The Sky This Week, December 1 – 8, 2015 !

The Sky This Week, 2015 December 1 – 8

Maidens in chains, flying horses, and a hero with a secret weapon.
Jupiter & Io, imaged 2015 NOV 27, 11:35 UT

This week we find the Moon waning in the pre-dawn sky, wending her way through the rising stars of spring and the bright planets that may be found among them. Last Quarter occurs on the 3rd at 2:40 am Eastern Standard Time. Luna may be found three degrees south of the bright star Regulus on the morning of the 2nd. On the 4th she shares the limelight with bright Jupiter. On the 6th you’ll find the Moon just over four degrees east of ruddy Mars. The finale of this display falls on the morning of the 7th, when the Moon is situated just two degrees east of brilliant Venus. All of these mornings should offer fine photo opportunities for budding astrophotographers.

This week we enter the month-long sequence of sunrise and sunset phenomena that are associated with the Winter Solstice. From now until the 12th we’ll experience the earliest sunsets for the year at mid-northern latitudes. Here in Washington sunset will occur at 4:46 pm EST. After the 12th we begin to get a little of the evening back; by Christmas sunset will occur five minutes later, and by the month’s end the difference will be 10 minutes.

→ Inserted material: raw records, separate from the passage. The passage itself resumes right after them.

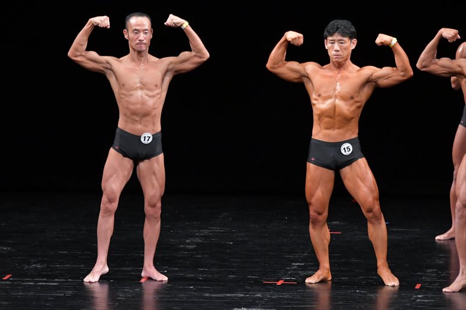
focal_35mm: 285
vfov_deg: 4.8
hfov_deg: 7.2
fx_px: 3687
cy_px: 155
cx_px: 233
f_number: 5.6
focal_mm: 190
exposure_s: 1/400
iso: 3200
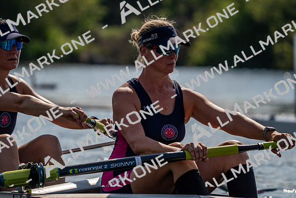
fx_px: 2706
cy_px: 99
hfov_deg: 6.3
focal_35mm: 329
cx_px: 148
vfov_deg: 4.2
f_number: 6.3
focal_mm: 329
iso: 100
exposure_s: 1/1600
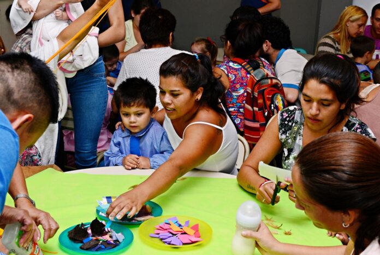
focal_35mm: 58
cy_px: 128
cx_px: 190
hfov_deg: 34.4
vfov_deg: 23.4
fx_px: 613
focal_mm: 58
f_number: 11
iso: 1250
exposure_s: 1/200
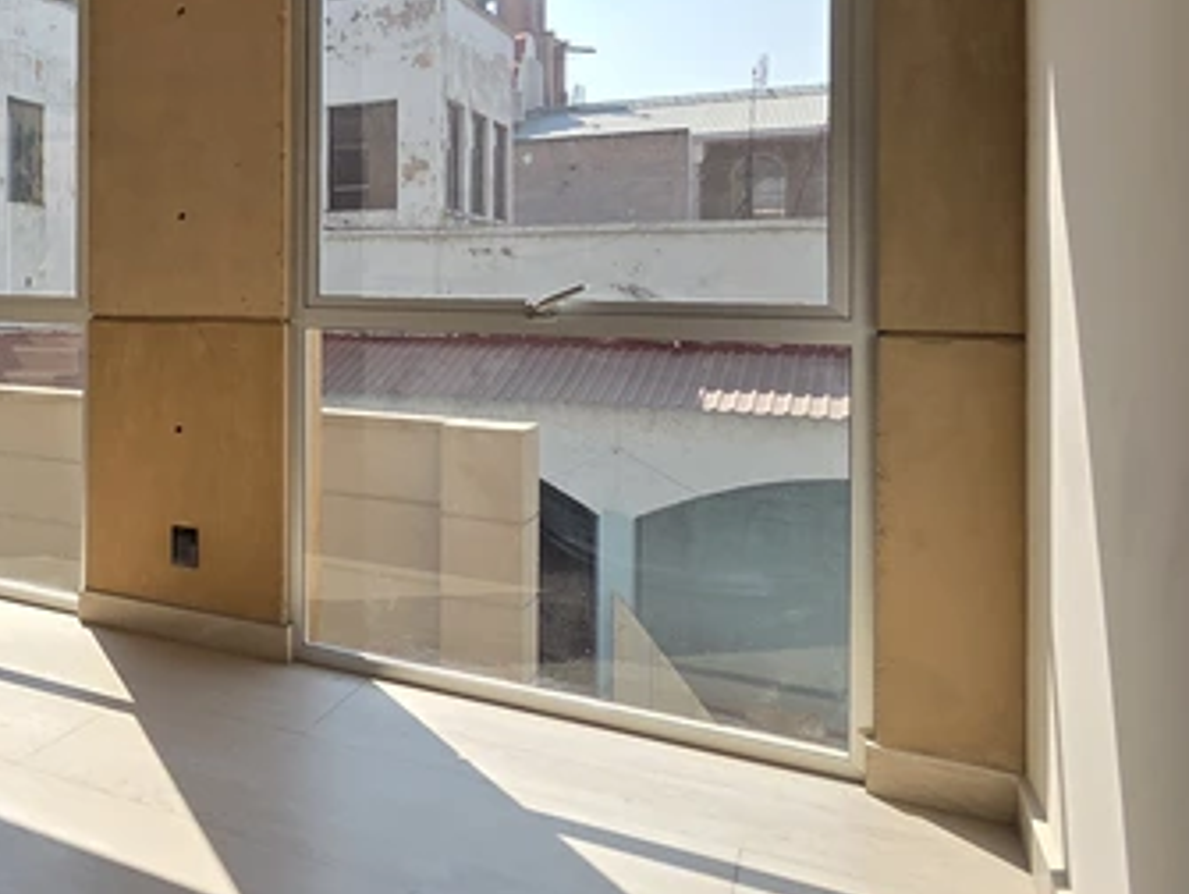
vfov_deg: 44.6
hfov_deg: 41.5
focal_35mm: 31
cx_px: -213
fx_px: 1066
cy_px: 273
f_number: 2.2
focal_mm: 2.2
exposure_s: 1/1105
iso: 50
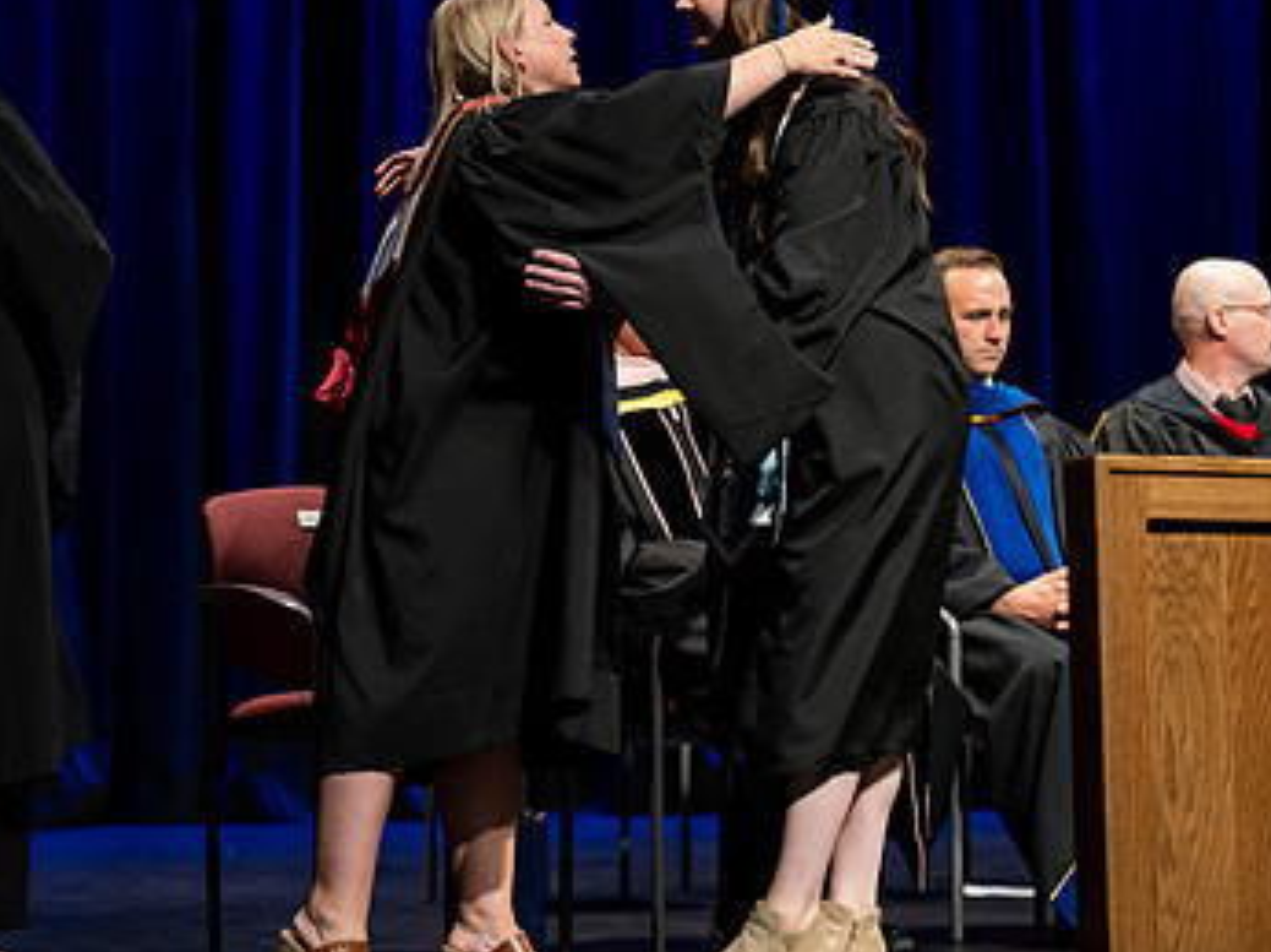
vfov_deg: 13.1
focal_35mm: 113
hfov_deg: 17.4
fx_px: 4146
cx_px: 588
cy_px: 406
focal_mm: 70
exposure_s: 1/250
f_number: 2.8
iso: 500
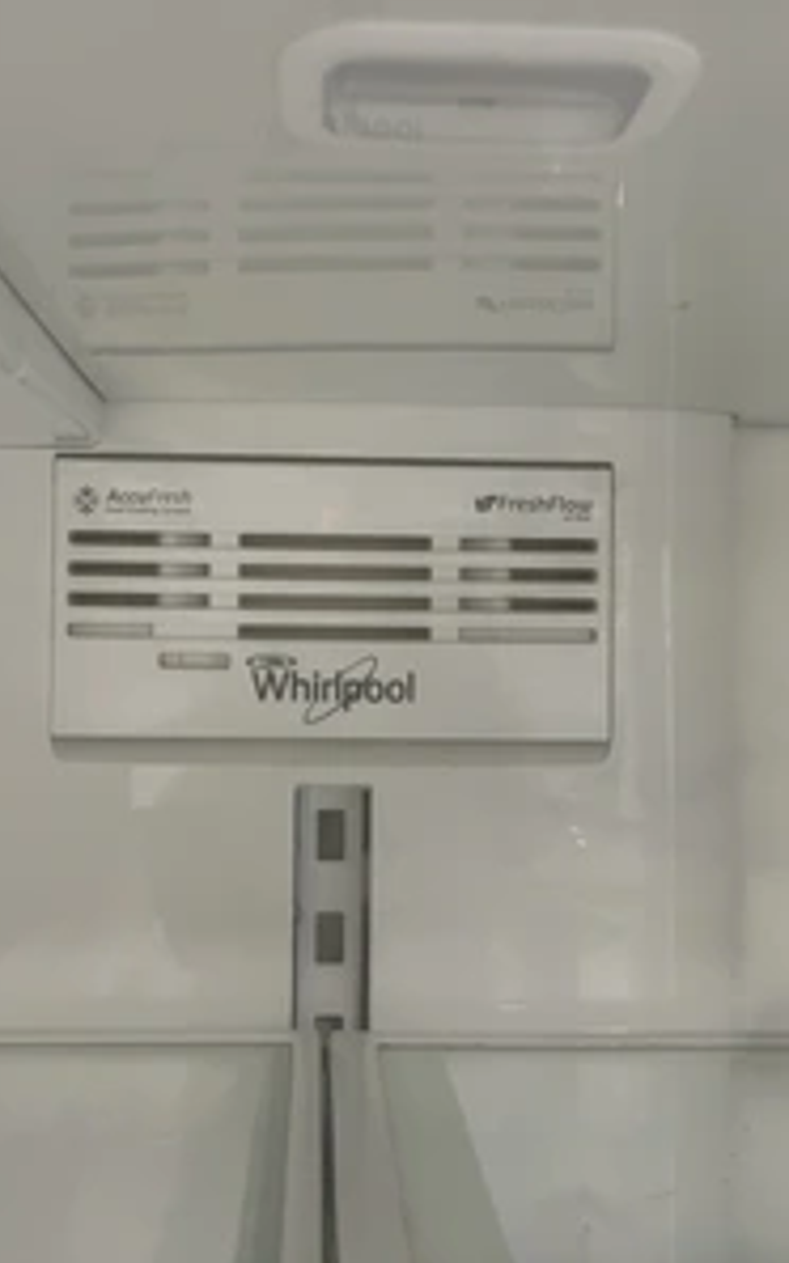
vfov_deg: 52.8
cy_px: 632
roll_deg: -0.1
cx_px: 356
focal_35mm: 37
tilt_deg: +0.4
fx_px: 1274
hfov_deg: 34.4
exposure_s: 1/60
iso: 400
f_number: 1.6
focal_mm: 5.1
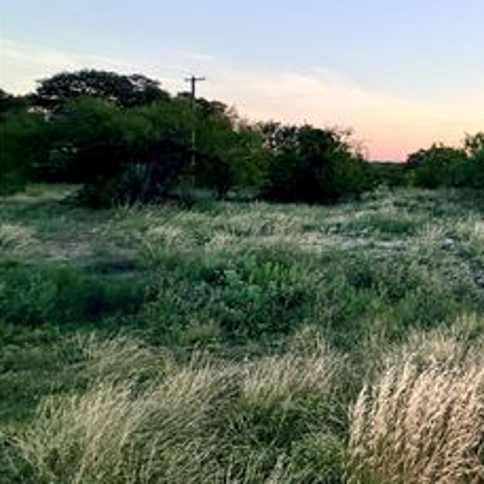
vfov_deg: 58.1
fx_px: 427
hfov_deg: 45.8
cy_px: 172
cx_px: 520
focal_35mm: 27
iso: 64
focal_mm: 2.22
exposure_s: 1/502
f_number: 2.2
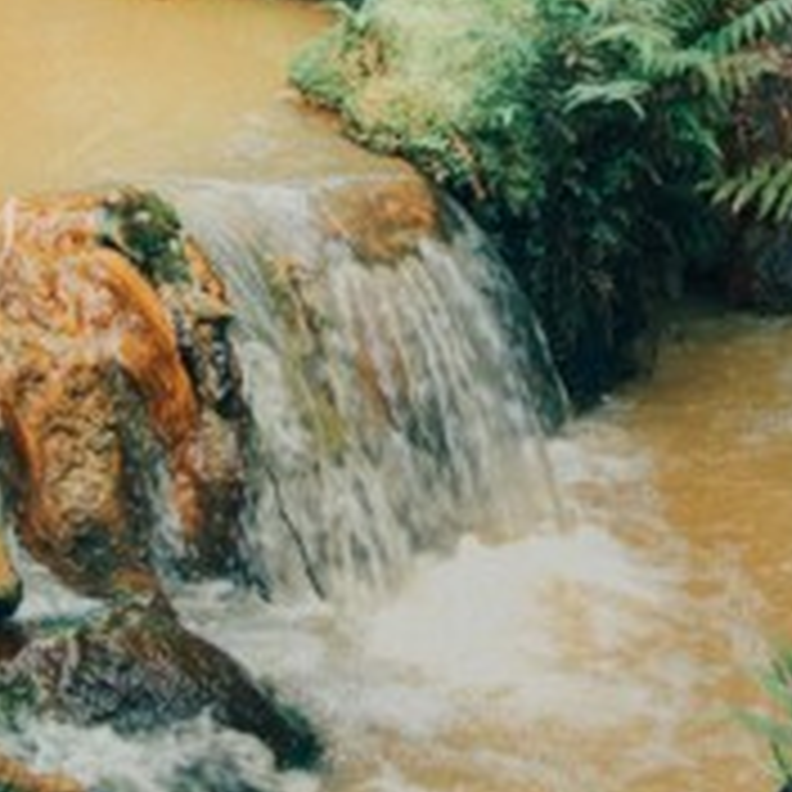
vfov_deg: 6.7
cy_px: 76
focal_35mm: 261
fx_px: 6756
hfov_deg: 6.7
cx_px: 326
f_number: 5.6
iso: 200
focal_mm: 50
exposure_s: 1/125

The early evening still hosts the last of summer’s stars with the Summer Triangle hanging above the western horizon. Vega, Deneb, and Altair steadily move lower as the night passes, while to the east the bright stars of the Great Winter Circle make their appearance. In between, few bright stars dominate the sky along the meridian, with the notable exception of yet another geometric figure crossing the mid-point of the sky. The “Great Square” of Pegasus is made up of four second-magnitude stars and dominates an otherwise barren stretch of the heavens. Pegasus represents the famed winged horse from the ancient legend of Perseus and Andromeda, both of whom are located nearby. Andromeda actually shares the northwest corner star of the Square, Alpheratz. You can see two diverging “chains” of stars trending eastward from Alpheratz, one made up of second-magnitude stars and the other composed of fainter third-and fourth-magnitude stars. These represent the chains that bound the beautiful Andromeda to a rock as a punishment for her mother Cassiopeia’s vanity. If you follow the bright chain of stars from Alpheratz you’ll find that it points to the star Mirfak, the brightest star in the constellation of Perseus, the Hero. Perseus resembles a large wishbone to my eye and hosts a number of bright star clusters for owners of binoculars or small telescopes. It’s most famous object is the star that is normally its second-brightest luminary, Algol. This star is the prototype of an “eclipsing binary” variable star. Over the course of just under three days the star’s apparent brightness drops by over a full magnitude and then brightens back to normal, with each eclipse lasting about 10 hours. This “winking” was thought by the ancients to represent the eye of the severed head of the Gorgon Medusa, slain by Perseus in an earlier adventure. In the Andromeda myth Perseus rides to the maiden’s rescue on Pegasus, using the Medusa’s winking eye to turn her tormentor, Cetus the sea-monster, to stone.

It’s well worth your while to rise before the Sun this week as the Moon glides through the bevy of morning planets. Each morning will bring a different configuration for your enjoyment. It is also a great time to get a telescopic view of Jupiter, who is high in the southeast at 6:00 am. The morning sky is usually when we find the least amount of turbulence in Earth’s atmosphere so it’s a great time to look for fine detail on Old Jove’s banded surface. You might also want to catch glimpses of ruddy Mars and dazzling Venus before the Sun crests the horizon.

If you live near a place with a clear view of the eastern horizon and a relatively dark sky, try to track down Comet C/2013 US10 (Catalina). This week it hangs below Venus about 20 degrees above the horizon at around 6:00 am. By the end of the week the comet will be less than five degrees from the dazzling planet and glowing at around 4th-magnitude.